FUNDO DE COPENHAGUE: O FIM DOS CRÉDITOS DE CARBONO?


Achilles de Resende Lobo*

A próxima Conferência do Clima de Copenhague, em dezembro próximo, também conhecida como COP-15, Conferência das Partes, reunirá os paises da OCDE e os demais que ratificaram o Protocolo de Quioto, com o objetivo de estabelecer novas metas e mecanismos de redução de Gases do Efeito Estufa a partir de 2012. Todos estes países são emissores de GEE e poluidores, cada um conforme suas características econômicas.

Fixar novos prazos e percentuais de reduções necessários para reduzir o aquecimento global e suas prováveis conseqüências climáticas, que além de imprevisíveis no tempo e de que forma atingirão quaisquer das nações na superfície terrestre, será um confronto de improvável consenso.
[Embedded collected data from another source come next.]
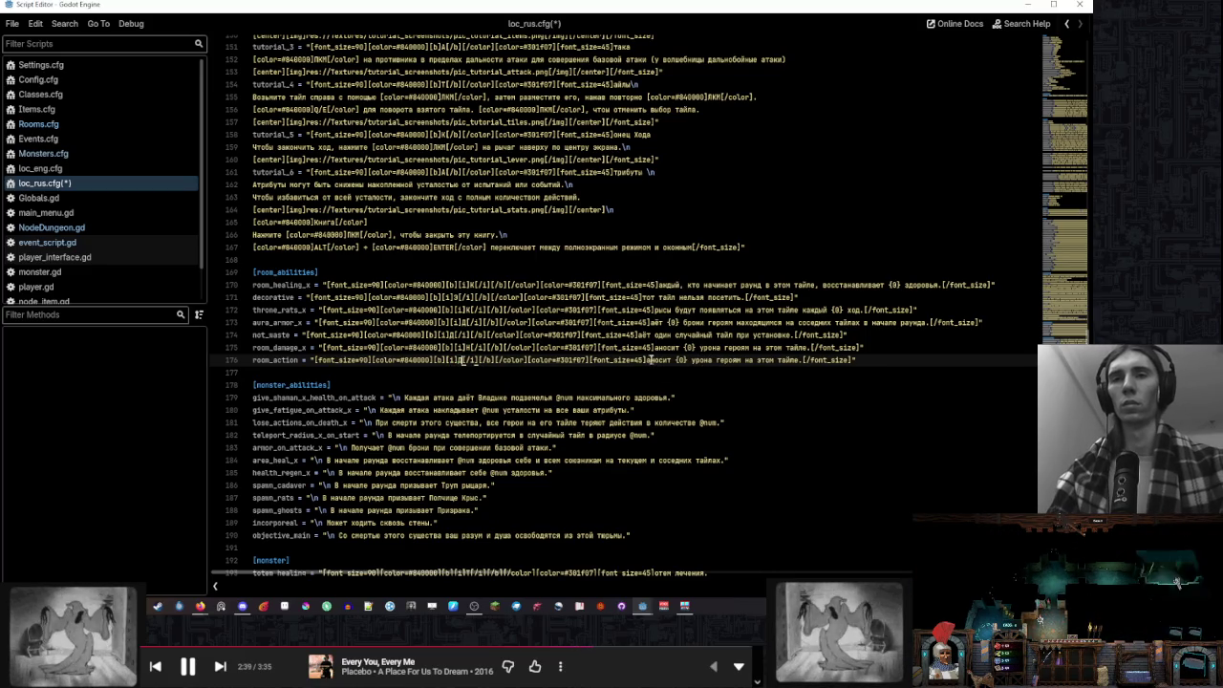
{"action": "key", "text": "BackSpace"}
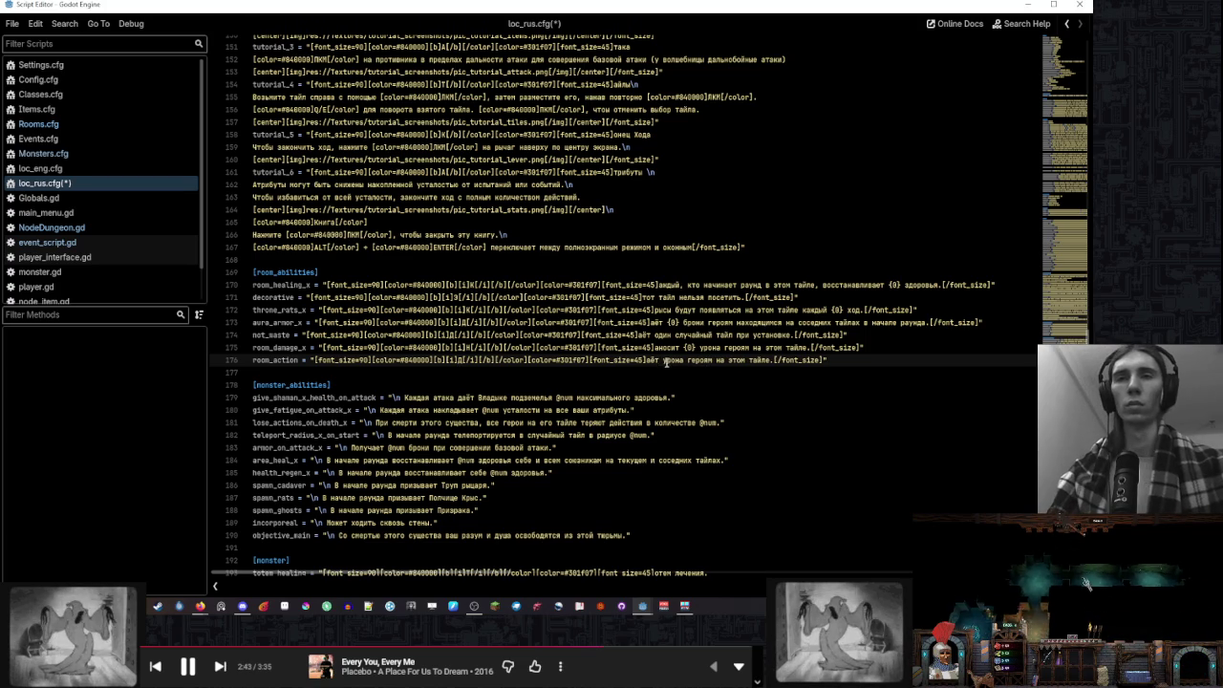
{"action": "left_click_drag", "start_coordinate": [705, 360], "coordinate": [771, 360]}
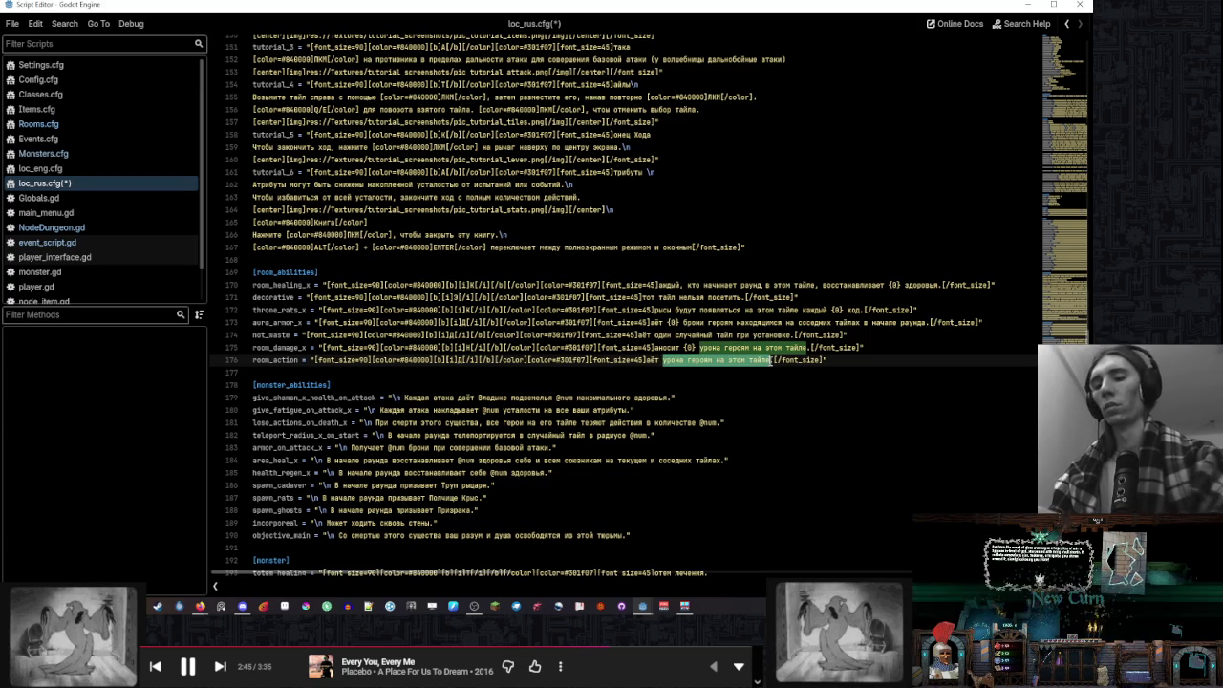
{"action": "type", "text": "одно действие существу при"}
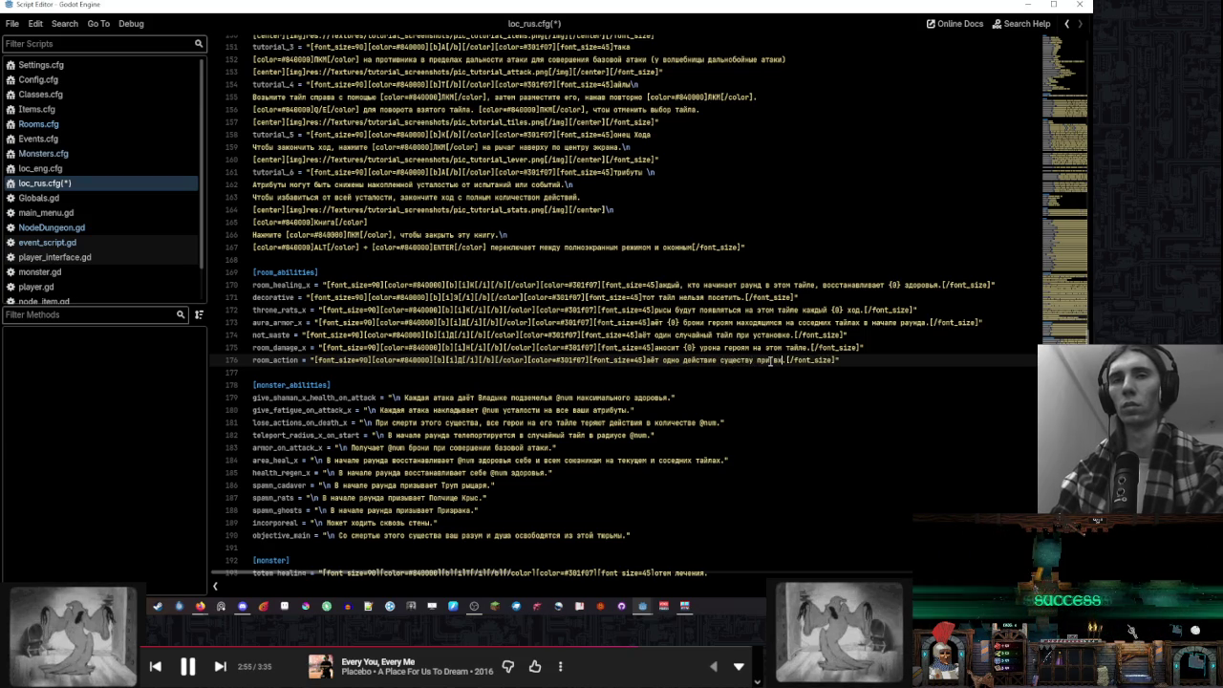
{"action": "type", "text": "на тайл."}
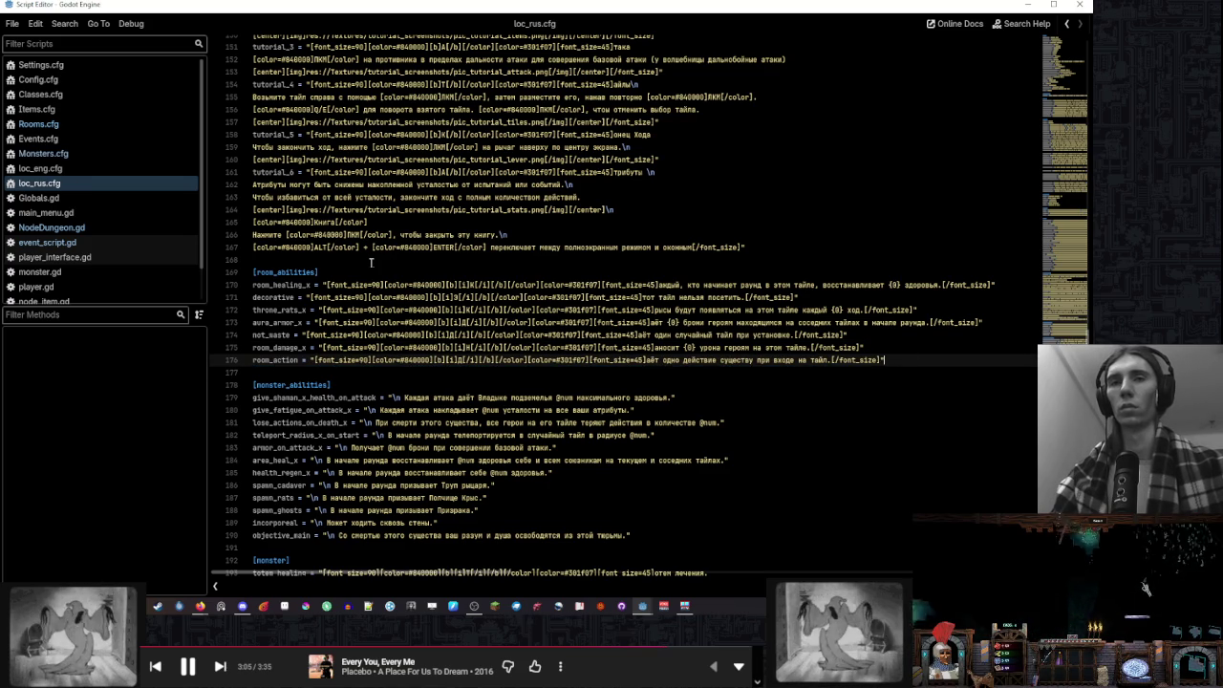
{"action": "left_click", "coordinate": [102, 172]}
Paste the copied room_action entry on a new line below room_damage_x in loc_eng.cfg
{"action": "scroll", "coordinate": [495, 265], "scroll_direction": "up", "scroll_amount": 15}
As forças das economias de transporte, dos usos de energias fósseis, das indústrias de transformações e extrativas, explorações em áreas marítimas, desmatamentos, agropecuárias, experiências atômicas de governos irresponsáveis, se confundem entre poluidoras e emissoras de GEE que apontam as reduções das outras nações e não as suas próprias. O descaso com as matrizes de energias limpas, as experiências de novas matrizes das indústrias de veículos, como a elétrica, têm sido usadas como marketing somente. Biomassas podem mover indústrias e produzir combustíveis para veículos, além de várias matrizes de energias limpas, hidrelétricas, eólicas, solar e outras em pesquisas.

O mecanismo de Créditos de Carbono precisa ser reformulado e deixar de ser uma licença para emitir GEE e poluir, concedida aos países desenvolvidos em troca de investimentos naqueles não desenvolvidos. Os paises da OCDE devem ser tratados indistintamente de suas condições de desenvolvimento, a busca de soluções do desenvolvimento limpo e sustentável é uma obrigação comum a todos e a todas as nações. A economia mundial necessita de uma legislação internacional para tratar das reduções de emissões e poluições do planeta, que incentive a busca de soluções tecnológicas e uma melhor compreensão das mudanças climáticas e suas conseqüências para a humanidade. Aqueles que não se adaptarem às técnicas científicas de reduções de GEE e outras poluições, deveriam ser penalizados com multas em recursos financeiros para constituírem a base de um fundo de pesquisas tecnológicas em benefício da melhor qualidade global de vida.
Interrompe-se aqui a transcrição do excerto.